Thomas, possiamo dire che sei un po’ la mascotte di Un Cuore Un Mondo Padova Onlus?
Sì, effettivamente la mia storia è piuttosto emblematica e mi sento di dire che sono cresciuto insieme all’Associazione. Fin dalla nascita sono stato preso in cura dalla Cardiologia e Cardiochirurgia di Padova. Mi definisco un “caso anni ‘70”. La cosa che mi colpisce tanto è leggere le testimonianze che arrivano in Associazione: sono passati circa quattordici anni dal mio secondo e ultimo intervento ma mi rendo conto che le problematiche riscontrate dagli adolescenti di oggi sono le stesse che avevo riscontrato anch’io. Bisogna fare qualcosa.
Come hai vissuto il passaggio da bambino ad adolescente? E soprattutto il rientro alla vita quotidiana una volta uscito dall’ospedale?
Guarda, io crescevo e con me cresceva la consapevolezza del mio problema. Non è stato facile ma oggi, che sono diventato genitore, mi rendo conto che paradossalmente è stato più difficile per i miei genitori: io ho avuto tempo per metabolizzare, loro hanno dovuto farne i conti subito e l’impatto è sicuramente più devastante. Uscendo dall’ospedale e vivendo il quotidiano le cose sono un po’ cambiate: come tutti ho vissuto la fase del voler dimostrare che potevo farcela e anzi che potevo fare qualcosa in più dei miei coetanei, a scuola e nello sport in primis.
La difficoltà che hai riscontrato in quegli anni?
Da ragazzini non si conoscono i propri limiti e per chi ha una patologia come la mia è chiaro che il coefficiente di rischio aumenta. In questa fase la difficoltà più grande sta nel trovare una via di mezzo tra la libertà assoluta, potenzialmente molto pericolosa, e la campana di vetro che inevitabilmente ci soffoca. Spesso la tendenza è quella di limitare il ragazzo per paura che poi stia male e il risultato, specie per caratteri tosti ed esuberanti come il mio, è spesso l’opposto.
Concretamente cosa potrebbe aiutare un “bambino cardiopatico cresciuto” nella gestione del suo quotidiano?
Secondo me sarebbe utile se uscendo dall’ospedale ognuno potesse avere una propria scheda, una sorta di microchip, dove è raccolta tutta la propria storia medica. Un supporto, multilingue, in grado di spiegare in modo esaustivo e completo chi sei e cosa hai, da poter utilizzare sempre a maggior ragione durante le emergenze. Servirebbe a noi pazienti ma anche a tutti i medici che spesso non conoscono le nostre patologie. Viaggiando molto per lavoro ad esempio a me è capitato di avere un problema all’estero e per fortuna sono stato in grado di spiegarmi. Non sono cose banali da gestire.

**Dettagli del compito:**
Estrai dall'intervista, copiandola senza modifiche, la parte che inizia con le parole "La difficoltà che" e termina dopo le parole "è spesso l’opposto.".

[Record di dati]
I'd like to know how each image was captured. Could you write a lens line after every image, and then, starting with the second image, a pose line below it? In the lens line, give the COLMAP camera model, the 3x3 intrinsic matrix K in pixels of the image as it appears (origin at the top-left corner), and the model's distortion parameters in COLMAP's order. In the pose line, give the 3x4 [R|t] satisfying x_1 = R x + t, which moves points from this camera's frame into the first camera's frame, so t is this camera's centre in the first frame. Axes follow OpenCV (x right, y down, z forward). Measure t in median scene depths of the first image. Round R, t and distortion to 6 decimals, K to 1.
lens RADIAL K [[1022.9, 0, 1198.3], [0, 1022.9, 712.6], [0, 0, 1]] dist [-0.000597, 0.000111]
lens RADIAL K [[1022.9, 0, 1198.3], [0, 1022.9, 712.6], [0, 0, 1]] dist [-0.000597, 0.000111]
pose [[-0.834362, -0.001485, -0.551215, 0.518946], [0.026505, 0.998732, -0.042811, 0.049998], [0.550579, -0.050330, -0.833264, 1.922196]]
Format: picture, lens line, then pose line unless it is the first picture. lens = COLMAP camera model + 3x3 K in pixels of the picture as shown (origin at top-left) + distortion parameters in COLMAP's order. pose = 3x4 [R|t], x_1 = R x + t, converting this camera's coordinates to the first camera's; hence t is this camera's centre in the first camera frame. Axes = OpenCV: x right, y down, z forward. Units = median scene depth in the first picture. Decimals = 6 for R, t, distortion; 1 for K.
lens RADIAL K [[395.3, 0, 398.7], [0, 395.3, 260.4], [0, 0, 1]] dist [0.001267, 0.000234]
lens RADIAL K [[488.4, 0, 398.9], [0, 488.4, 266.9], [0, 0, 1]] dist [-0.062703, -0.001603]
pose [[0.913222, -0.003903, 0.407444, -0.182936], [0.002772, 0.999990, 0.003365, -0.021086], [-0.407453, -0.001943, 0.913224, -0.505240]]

**Esito dell'esercizio:**
La difficoltà che hai riscontrato in quegli anni?
Da ragazzini non si conoscono i propri limiti e per chi ha una patologia come la mia è chiaro che il coefficiente di rischio aumenta. In questa fase la difficoltà più grande sta nel trovare una via di mezzo tra la libertà assoluta, potenzialmente molto pericolosa, e la campana di vetro che inevitabilmente ci soffoca. Spesso la tendenza è quella di limitare il ragazzo per paura che poi stia male e il risultato, specie per caratteri tosti ed esuberanti come il mio, è spesso l’opposto.